2: Do what you should be doing. We shouldn’t focus on eliminating symptoms, because recovery will come on its own. We should focus instead on the present moment, and if we are suffering, on accepting that suffering. Above all, we should avoid intellectualizing the situation. The therapist’s mission is to develop the patient’s character so he or she can face any situation, and character is grounded in the things we do. Morita therapy does not offer its patients explanations, but rather allows them to learn from their actions and activities. It doesn’t tell you how to meditate, or how to keep a diary the way Western therapies do. It is up to the patient to make discoveries through experience.

3: Discover your life’s purpose. We can’t control our emotions, but we can take charge of our actions every day. This is why we should have a clear sense of our purpose, and always keep Morita’s mantra in mind: “What do we need to be doing right now? What action should we be taking?” The key to achieving this is having dared to look inside yourself to find your ikigai, what a French philosopher might call a raison-d’être.

The four phases of Morita therapy

Morita’s original treatment, which lasts 15 to 21 days, consists of the following stages:

Isolation and rest (five to seven days). During the first week of treatment, the patient rests in a room without any external stimuli. No television, books, family, friends, or speaking. All the patient has is his thoughts. He lies down for most of the day and is visited regularly by the therapist, who tries to avoid interacting with him as much as possible. The therapist simply advises the patient to continue observing the rise and fall of his emotions as he lies there. When the patient gets bored and wants to start doing things again, he is ready to move on to the next stage of therapy.

Light occupational therapy (five to seven days). In this stage, the patient performs repetitive tasks in silence. One of these is keeping a diary about his thoughts and feelings. The patient goes outside after a week of being shut in, takes walks in nature, and does breathing exercises. He also starts doing simple activities, such as gardening, drawing, or painting. During this stage, the patient is still not allowed to talk to anyone, except the therapist.
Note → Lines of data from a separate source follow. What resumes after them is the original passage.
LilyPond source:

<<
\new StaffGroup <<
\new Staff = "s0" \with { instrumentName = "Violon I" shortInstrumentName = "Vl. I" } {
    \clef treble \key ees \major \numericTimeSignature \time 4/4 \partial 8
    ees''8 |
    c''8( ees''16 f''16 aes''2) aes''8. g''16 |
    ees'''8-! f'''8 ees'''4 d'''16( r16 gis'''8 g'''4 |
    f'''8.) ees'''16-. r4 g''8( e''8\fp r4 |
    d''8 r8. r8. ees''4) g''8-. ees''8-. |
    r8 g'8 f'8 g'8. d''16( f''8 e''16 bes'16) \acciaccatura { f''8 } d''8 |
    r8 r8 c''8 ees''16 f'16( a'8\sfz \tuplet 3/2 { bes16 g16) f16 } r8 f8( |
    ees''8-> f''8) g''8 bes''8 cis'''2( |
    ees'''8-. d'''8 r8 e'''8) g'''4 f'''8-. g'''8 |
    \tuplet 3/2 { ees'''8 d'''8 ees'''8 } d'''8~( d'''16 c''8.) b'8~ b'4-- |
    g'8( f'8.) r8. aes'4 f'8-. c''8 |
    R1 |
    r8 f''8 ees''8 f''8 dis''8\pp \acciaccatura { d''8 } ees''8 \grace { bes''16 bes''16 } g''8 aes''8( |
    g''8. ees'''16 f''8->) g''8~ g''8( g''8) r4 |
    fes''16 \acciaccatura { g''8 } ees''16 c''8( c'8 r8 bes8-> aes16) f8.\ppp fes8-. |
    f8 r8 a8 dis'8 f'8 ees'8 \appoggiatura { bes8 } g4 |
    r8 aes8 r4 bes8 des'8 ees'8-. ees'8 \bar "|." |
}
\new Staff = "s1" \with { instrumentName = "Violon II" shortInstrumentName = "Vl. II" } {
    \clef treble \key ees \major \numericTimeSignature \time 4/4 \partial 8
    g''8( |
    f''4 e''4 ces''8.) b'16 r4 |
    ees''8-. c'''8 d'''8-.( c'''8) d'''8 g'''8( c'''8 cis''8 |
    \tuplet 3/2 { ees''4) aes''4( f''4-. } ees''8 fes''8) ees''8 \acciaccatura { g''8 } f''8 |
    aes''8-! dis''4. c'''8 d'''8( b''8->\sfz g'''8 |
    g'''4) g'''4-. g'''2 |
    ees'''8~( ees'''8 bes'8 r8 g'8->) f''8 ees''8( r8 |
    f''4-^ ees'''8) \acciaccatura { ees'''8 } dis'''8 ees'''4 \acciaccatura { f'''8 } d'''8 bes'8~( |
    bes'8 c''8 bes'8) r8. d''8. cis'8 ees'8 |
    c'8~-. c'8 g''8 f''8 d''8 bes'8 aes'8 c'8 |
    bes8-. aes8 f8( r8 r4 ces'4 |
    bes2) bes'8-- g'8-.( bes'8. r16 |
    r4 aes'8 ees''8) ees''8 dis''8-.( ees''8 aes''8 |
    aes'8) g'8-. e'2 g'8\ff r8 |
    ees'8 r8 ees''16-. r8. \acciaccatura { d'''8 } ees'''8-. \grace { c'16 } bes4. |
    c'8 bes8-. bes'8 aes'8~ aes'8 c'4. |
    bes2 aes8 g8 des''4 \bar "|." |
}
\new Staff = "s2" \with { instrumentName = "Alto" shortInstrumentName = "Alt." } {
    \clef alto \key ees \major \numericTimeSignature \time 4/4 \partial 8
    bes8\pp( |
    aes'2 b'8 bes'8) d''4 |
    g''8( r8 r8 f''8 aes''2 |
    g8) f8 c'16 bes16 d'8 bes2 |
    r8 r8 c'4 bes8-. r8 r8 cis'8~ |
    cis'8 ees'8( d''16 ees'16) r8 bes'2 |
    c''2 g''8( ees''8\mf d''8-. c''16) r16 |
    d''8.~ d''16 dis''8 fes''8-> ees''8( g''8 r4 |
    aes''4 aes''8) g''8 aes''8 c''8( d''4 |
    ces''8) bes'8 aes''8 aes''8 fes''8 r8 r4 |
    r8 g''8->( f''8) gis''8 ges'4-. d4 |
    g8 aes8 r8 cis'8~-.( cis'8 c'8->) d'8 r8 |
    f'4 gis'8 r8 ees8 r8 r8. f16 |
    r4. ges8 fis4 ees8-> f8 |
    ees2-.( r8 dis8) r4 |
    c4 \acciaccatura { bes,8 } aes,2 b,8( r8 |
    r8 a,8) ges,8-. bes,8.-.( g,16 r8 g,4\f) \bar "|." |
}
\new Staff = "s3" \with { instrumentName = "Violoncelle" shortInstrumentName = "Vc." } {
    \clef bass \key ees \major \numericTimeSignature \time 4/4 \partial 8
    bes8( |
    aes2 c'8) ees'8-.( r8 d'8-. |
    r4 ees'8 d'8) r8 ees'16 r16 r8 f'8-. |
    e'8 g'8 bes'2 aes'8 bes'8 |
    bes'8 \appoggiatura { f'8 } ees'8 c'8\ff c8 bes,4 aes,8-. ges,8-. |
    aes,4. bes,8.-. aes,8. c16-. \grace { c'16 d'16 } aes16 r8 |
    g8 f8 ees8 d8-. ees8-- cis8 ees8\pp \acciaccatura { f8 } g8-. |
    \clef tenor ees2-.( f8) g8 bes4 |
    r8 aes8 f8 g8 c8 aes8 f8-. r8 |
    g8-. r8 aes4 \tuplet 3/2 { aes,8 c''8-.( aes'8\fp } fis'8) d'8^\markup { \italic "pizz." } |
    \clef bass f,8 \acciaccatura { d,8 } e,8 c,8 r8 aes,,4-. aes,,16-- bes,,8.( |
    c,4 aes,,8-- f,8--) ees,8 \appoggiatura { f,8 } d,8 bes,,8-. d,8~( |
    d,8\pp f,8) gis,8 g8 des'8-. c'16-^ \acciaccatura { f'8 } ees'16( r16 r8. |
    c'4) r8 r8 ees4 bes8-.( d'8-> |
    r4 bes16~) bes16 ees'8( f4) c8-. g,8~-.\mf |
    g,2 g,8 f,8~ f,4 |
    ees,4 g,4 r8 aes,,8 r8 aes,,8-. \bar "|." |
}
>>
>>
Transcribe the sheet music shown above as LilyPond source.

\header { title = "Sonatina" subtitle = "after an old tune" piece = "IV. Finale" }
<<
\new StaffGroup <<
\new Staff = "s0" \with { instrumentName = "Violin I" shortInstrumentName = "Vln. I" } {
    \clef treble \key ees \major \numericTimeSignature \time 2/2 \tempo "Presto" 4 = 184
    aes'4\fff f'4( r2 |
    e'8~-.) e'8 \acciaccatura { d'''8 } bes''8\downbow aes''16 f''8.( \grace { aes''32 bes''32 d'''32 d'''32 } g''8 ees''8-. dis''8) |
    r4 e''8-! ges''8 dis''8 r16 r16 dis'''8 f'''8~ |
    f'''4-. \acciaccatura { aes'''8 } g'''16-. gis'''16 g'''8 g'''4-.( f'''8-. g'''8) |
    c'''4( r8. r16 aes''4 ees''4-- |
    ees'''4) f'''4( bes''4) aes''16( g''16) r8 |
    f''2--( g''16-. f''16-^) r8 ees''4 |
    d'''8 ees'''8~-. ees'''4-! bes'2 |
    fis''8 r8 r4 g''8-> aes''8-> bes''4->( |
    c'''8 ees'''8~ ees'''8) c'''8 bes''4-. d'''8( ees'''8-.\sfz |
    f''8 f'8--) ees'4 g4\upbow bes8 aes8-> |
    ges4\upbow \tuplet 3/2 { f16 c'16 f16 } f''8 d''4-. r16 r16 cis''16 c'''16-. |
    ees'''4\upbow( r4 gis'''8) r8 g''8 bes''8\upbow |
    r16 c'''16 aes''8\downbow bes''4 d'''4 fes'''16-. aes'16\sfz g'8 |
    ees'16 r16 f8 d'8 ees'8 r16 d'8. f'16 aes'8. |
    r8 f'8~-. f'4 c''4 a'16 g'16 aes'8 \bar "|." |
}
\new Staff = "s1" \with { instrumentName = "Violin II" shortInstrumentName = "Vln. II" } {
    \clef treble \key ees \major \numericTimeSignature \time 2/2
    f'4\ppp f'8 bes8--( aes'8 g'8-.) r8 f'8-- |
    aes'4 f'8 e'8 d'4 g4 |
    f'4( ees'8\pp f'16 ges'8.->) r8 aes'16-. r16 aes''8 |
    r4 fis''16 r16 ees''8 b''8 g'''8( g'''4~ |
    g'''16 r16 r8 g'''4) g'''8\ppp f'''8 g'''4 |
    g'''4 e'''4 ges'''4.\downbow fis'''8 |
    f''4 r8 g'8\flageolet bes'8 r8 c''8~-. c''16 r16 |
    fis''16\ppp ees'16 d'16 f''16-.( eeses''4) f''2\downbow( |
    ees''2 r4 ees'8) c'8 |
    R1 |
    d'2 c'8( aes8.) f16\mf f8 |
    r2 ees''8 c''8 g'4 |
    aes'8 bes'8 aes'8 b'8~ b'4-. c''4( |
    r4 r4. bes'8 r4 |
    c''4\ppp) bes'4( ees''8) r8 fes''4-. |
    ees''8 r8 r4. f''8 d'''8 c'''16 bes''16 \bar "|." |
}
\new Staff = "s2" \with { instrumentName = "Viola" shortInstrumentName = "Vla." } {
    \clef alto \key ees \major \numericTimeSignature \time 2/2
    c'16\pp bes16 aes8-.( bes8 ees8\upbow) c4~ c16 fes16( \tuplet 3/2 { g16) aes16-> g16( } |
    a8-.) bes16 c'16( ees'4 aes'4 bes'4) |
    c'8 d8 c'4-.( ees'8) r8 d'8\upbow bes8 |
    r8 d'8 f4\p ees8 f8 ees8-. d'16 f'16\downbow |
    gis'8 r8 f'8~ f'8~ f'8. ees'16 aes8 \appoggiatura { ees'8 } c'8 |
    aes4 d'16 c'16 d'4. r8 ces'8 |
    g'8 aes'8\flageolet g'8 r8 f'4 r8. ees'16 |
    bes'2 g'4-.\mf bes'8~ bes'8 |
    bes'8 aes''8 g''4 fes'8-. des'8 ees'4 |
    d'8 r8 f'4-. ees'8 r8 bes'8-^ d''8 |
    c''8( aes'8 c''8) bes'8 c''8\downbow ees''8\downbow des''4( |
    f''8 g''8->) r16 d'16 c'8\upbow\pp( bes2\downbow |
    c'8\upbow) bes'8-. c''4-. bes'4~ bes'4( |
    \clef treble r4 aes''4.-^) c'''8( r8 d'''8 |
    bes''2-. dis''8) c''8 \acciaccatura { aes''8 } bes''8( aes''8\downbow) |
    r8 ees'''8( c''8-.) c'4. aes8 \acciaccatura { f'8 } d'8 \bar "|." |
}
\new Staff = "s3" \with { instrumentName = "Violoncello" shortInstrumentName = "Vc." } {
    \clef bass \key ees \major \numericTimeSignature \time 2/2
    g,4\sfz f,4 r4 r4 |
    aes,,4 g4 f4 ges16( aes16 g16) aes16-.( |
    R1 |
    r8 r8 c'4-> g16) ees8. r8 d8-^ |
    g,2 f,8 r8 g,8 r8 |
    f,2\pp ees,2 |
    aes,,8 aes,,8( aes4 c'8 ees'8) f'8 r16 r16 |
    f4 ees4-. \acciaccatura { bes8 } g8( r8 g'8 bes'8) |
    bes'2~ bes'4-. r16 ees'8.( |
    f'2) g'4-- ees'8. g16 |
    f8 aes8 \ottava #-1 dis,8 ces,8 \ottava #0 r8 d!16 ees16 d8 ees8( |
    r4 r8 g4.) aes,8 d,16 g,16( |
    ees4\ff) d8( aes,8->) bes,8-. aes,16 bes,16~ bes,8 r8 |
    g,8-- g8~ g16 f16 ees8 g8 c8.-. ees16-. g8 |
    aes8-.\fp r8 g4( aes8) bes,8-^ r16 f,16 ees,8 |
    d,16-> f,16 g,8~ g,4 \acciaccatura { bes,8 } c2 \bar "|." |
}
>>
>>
Occupational therapy (five to seven days). In this stage, the patient performs tasks that require physical movement. Dr. Morita liked to take his patients to the mountains to chop wood. In addition to physical tasks, the patient is also immersed in other activities, such as writing, painting, or making ceramics. The patient can speak with others at this stage, but only about the tasks at hand

The return to social life and the “real” world. The patient leaves the hospital and is reintroduced to social life, but maintains the practices of meditation and occupational therapy developed during treatment. The idea is to reenter society as a new person, with a sense of purpose, and without being controlled by social or emotional pressures.

Naikan meditation 

Shoma Morita was a great Zen master of Naikan introspective meditation. Much of his therapy draws on his knowledge and mastery of this school, which centers on three questions the individual must ask himself or herself: 

  1. What have I received from person X? 
  2. What have I given to person X? 
  3. What problems have I caused person X? 

Through these reflections, we stop identifying others as the cause of our problems and deepen our own sense of responsibility. As Morita said, “If you are angry and want to fight, think about it for three days before coming to blows. After three days, the intense desire to fight will pass on its own.”